Request A
Translate into Spanish this sentence from the article on the 1998 Valenzuela local elections: "The vice mayor served as the council's presiding officer."
Request B
Answer these questions using the article on the 1998 Valenzuela local elections:
(i) On what date were the local elections held?
(ii) What was the number of the Republic Act that converted Valenzuela into a highly urbanized city?
(iii) How many councilor districts did Valenzuela have?
Request C
Extend the article on the 1998 Valenzuela local elections, picking up after its final sentence.

Passage shown

====

1998 Valenzuela mayoral election
| Candidate | Jose Emmanuel "Bobbit" L. Carlos | Antonio Serapio |
| Party | Lakas | LAMMP |
| Popular vote | 102,668 | 77,270 |
| Percentage | 57.06 | 42.93 |
| Mayor before election Jose Emmanuel L. Carlos Lakas | Elected mayor Jose Emmanuel L. Carlos Lakas |

= 1998 Valenzuela local elections =

1998 local elections in Valenzuela, Metro Manila

Local elections were held in the municipality of Valenzuela, Metro Manila, on May 11, 1998, as part of the 1998 Philippine general election. Voters elected a mayor, a vice mayor, twelve regular members of the municipal council, and a representative for Valenzuela's at-large congressional district. Incumbent mayor Jose Emmanuel "Bobbit" L. Carlos was proclaimed the winner of the mayoral election over outgoing representative Antonio M. Serapio.

Although the law converting Valenzuela into a highly urbanized city had been approved on February 14, 1998, the locality remained a municipality on election day because the conversion required ratification in a plebiscite. The charter was ratified on December 30, 1998, after which the officials elected in May continued in office as city officials.

==Background==
Carlos had served as mayor since 1995 and sought a second term in 1998. Serapio, the outgoing representative of Valenzuela's at-large congressional district, challenged him for the mayoralty.

On February 14, 1998, President Fidel V. Ramos approved Republic Act No. 8526, the charter converting Valenzuela into a highly urbanized city. Under the charter, the city would acquire corporate existence only upon ratification by local voters, and incumbent municipal officials would continue in office following ratification until their successors were elected and qualified.

==Electoral system==
Under the Local Government Code of 1991, the mayor and vice mayor were elected separately at large, while regular members of the local council were elected by district. The vice mayor served as the council's presiding officer. Valenzuela had twelve regular council seats. Beginning with the 1995 elections, council members in Metro Manila municipalities were elected from districts rather than at large; Valenzuela had two such councilor districts.

====

Data shown
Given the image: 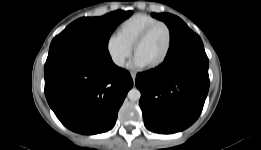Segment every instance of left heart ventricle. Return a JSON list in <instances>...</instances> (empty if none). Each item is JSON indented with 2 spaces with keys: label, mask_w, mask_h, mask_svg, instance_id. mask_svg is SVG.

====

Written reply A
El vicealcalde se desempeñaba como presidente del concejo.

Written reply B
(i) May 11, 1998
(ii) Republic Act No. 8526
(iii) Two

Written reply C
Valenzuela also elected one member of the House of Representatives from its at-large district. The two congressional districts created by the city charter were to be used beginning with the next national election after the conversion.

==Results==
===Mayor===
The Municipal Board of Canvassers proclaimed Carlos on May 21, 1998.

The figures above follow the itemized canvass reproduced in the Supreme Court's decision in Carlos v. Angeles. An earlier passage in the same decision states that Carlos was proclaimed with 102,688 votes, twenty more than the itemized figure. The decision also gives a margin of 25,418 votes, which corresponds to the earlier figure. Because the decision contains this internal discrepancy, percentages and a total are not shown.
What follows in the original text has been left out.